The authors conducted interviews with their former classmates, and their classmates' recollections make up the bulk of the text—which boy canoodled with which girl, how their dejected rivals felt about being stood up, the students' extracurricular interests, slowly developing career interests, drug interests, arrests, student protests, and so on. The classmates held nothing back. Many of them have since had second thoughts about giving away so much personal info, and have distanced themselves from the authors' plans for another edition of What Really Happened.

But their level of honesty impressed me; so in 2007, I published a novel in a similar vein, titled The Results of Polar Bear Research about college students on vacation—on vacation because students have lots of free and unstructured time, which gives them the opportunity to talk about themselves, review their lives, and plan for the future. Like the three movies I mention, Polar Bear takes place in the late-seventies, after the shock of the Vietnam War and the Oil Embargo have wound down, and people can start living normally again.

I had a lot of respect for my friends in college, as hard-working and dedicated. They also had more than a few doubts about the direction of the country, its leadership and policies, and the basic ethos behind it all. We had numerous conversations that went on late into the night. More than anything else, these other students made the college experience rewarding for me.

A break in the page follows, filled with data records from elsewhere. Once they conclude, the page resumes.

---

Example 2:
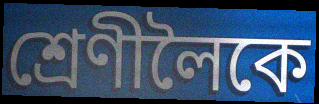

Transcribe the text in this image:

শ্ৰেণীলৈকে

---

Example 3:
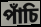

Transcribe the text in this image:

পাঁচি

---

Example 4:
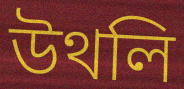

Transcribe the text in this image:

উথলি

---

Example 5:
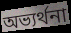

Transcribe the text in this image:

অভ্যৰ্থনা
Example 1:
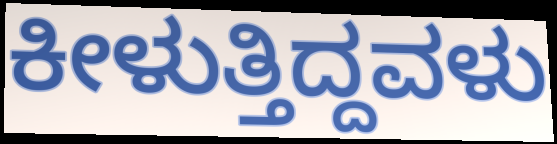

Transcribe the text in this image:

ಕೀಳುತ್ತಿದ್ದವಳು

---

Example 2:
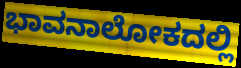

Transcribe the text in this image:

ಭಾವನಾಲೋಕದಲ್ಲಿ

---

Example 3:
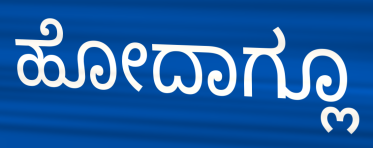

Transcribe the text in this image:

ಹೋದಾಗ್ಲೂ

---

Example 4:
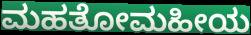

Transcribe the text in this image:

ಮಹತೋಮಹೀಯ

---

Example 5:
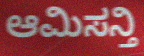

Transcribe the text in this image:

ಆಮಿಸನ್ತಿ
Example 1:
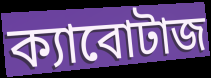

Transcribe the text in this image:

ক্যাবোটাজ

Whittaker Chambers, 1948, at a Congressional Hearing

They were "ernste Menschen," serious fellows, as Whittaker Chambers described his classmates at Columbia University in the early 1930s. They ate bag-lunches together in the school gym—most of them Jews whose parents had emigrated or fled from Eastern Europe. Chambers wrote:

They lived an intense, intellectual life, almost wholly apart from the life of the campus.
They were a cohesive group, bound together by a common flight from a common fear,
and a common poverty. . . . Not that they did not laugh. . . . Their humor was at times
highly intellectual. At other times, their humor was extremely earthy. . . .
Their seriousness was organic. It was something utterly new in my experience.

But Chambers does not touch on an aspect of college-life that I noticed, two-faced toadyism. I noticed it the first time during a planning-meeting. I had taken an anti-administration line to a social event occuring on campus; but another student, whom I considered a friend, disagreed with me, and piously took the administration-view. The administration figures who oversaw campus organizations breathed a sigh of relief and beamed approvingly at him.
But I realized there were some problems. My friend did not simply take an anti-establishment line on most issues, his overall manner could range from surly cynicism to open contempt and rebellion. But he had several things working against this stance. He was a scholarship student; he had career-goals that needed college-assistance to help him reach; and his parents exerted an influence in helping him reach his goals, in case his own volition failed him.

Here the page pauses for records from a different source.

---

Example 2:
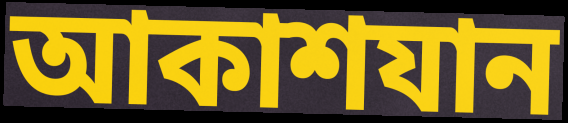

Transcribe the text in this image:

আকাশযান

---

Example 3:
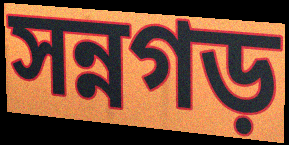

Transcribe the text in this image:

সন্নগড়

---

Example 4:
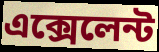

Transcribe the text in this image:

এক্সেলেন্ট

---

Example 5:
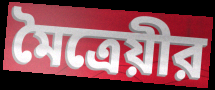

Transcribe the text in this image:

মৈত্রেয়ীর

So, do you play by the rules, even if you hate the rules, and go along just to accomplish your goals? Just to oppose the Establishment is a fairly cheap display of willfulness. What do you have that can replace it, if you need a channel for advancing your career chances? It's bound to lead to a personal cynicism about your own character, and frustration if you need help from the Establishment, whom you disapprove of, to help you advance your goals.